- Born: Samuel Broidy June 14, 1905 Malden, Massachusetts, U.S.
- Died: April 28, 1991 (aged 85) Los Angeles, California, U.S.
- Resting place: Hillside Cemetery
- Education: Boston University (did not graduate)
- Occupation: Film Executive
- Children: 2 sons, 1 daughter

= Steve Broidy =

American motion picture industry executive

Samuel “Steve” Broidy (June 14, 1905 - April 28, 1991) was an American executive in the U.S. motion picture industry.

==Early life==
Samuel Broidy was born on June 14, 1905, in Malden, Massachusetts. He attended Boston University, but he was forced to drop out because of the Great Depression.

==Career==
Broidy entered the film industry as a salesman for Universal Studios in 1926. In 1931, he began working for Warner Bros. Studios. He joined Monogram Pictures in 1933 as Boston sales manager and in 1940 was elected to the board of directors and named vice president and general sales manager. As V.P., Broidy took charge of operations early in 1945 and later that year was named president. In 1946 Broidy formed Allied Artists Productions and Monogram changed to that name in 1953.

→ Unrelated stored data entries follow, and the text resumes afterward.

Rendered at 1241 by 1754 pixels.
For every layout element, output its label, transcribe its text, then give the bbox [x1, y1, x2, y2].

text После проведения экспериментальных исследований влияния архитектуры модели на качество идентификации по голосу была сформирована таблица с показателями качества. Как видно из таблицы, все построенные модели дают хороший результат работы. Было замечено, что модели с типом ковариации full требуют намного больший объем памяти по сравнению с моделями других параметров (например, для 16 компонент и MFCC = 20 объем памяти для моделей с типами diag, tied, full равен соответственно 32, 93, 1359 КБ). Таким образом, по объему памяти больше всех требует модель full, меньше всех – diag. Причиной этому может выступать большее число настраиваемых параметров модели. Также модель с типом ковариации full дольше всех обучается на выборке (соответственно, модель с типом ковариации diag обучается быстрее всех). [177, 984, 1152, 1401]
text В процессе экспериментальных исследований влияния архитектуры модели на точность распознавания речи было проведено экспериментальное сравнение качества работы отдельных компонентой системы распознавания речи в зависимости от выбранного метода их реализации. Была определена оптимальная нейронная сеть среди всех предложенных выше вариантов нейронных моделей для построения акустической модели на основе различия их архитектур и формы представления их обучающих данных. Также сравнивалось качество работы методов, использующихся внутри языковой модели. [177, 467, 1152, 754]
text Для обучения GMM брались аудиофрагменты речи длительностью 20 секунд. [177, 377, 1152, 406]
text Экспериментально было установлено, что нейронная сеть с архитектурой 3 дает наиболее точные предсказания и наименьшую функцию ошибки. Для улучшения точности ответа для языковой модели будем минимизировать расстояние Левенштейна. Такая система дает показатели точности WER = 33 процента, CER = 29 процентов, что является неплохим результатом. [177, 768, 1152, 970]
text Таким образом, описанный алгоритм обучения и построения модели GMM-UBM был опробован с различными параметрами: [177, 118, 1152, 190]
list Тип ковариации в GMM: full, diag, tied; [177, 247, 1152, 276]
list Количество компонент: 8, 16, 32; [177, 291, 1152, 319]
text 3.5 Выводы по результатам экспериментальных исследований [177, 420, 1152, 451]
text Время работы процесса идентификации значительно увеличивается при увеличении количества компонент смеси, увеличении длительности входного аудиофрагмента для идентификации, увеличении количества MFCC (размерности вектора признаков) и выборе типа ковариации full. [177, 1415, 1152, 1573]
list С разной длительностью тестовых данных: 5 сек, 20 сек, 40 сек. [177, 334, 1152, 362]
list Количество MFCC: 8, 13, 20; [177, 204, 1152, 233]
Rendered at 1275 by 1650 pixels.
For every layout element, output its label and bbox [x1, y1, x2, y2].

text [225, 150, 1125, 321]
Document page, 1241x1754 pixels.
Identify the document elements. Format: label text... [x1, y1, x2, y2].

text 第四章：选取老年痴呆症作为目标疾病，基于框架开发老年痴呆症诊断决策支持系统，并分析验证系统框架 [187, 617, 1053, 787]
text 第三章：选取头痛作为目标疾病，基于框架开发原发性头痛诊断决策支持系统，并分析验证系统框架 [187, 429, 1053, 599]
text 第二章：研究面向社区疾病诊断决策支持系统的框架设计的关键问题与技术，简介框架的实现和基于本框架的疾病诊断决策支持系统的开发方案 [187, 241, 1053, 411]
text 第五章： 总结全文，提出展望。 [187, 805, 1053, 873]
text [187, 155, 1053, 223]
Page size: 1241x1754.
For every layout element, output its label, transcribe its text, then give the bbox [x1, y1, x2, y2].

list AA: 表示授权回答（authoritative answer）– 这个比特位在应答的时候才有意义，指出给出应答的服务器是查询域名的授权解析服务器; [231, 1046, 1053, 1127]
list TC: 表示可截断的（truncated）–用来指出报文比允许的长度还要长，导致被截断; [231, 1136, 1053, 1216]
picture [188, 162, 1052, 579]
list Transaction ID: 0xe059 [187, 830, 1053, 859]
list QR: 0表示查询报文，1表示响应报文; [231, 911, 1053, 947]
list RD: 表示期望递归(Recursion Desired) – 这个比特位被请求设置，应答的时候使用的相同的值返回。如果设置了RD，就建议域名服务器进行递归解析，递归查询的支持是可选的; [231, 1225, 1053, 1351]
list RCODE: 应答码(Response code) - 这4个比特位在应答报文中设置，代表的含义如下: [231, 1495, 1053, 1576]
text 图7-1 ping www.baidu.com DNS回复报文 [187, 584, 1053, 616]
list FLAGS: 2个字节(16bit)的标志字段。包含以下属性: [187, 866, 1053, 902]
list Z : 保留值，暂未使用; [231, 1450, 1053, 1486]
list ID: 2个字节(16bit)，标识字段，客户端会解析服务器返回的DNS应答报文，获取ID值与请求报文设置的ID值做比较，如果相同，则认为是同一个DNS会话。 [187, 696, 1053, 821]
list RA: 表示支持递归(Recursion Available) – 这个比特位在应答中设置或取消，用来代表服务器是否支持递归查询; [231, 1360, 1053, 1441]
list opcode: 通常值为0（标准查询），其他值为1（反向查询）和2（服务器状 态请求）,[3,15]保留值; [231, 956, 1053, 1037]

He remained president of Allied Artists until 1965, when he left to form his own company, Motion Pictures International. As an independent, Broidy produced Good Times (Columbia), The Fox (Claridge Pictures, 1967), and 80 Steps to Jonah (Warner Bros.-Seven Arts, 1969). He also produced, uncredited, The Poseidon Adventure in 1972.

==Philanthropy==
An active philanthropist, he received the Jean Hersholt Humanitarian Award from the Academy of Motion Picture Arts and Sciences in 1962, and was Founding Life Chairman of Cedars-Sinai Medical Center in Los Angeles. Broidy served on the MPAA Board of Governors from June 1960 through May 1969, and was their Second Vice President from 1967 to 1968. President of Temple Israel of Hollywood 1953-54.

==Personal life==
Broidy had two sons, Arthur and Steven Broidy, and a daughter, Eleanor Sattinger.

==Death==
Broidy died in 1991 in Los Angeles, California, following a heart attack, at the age of 85.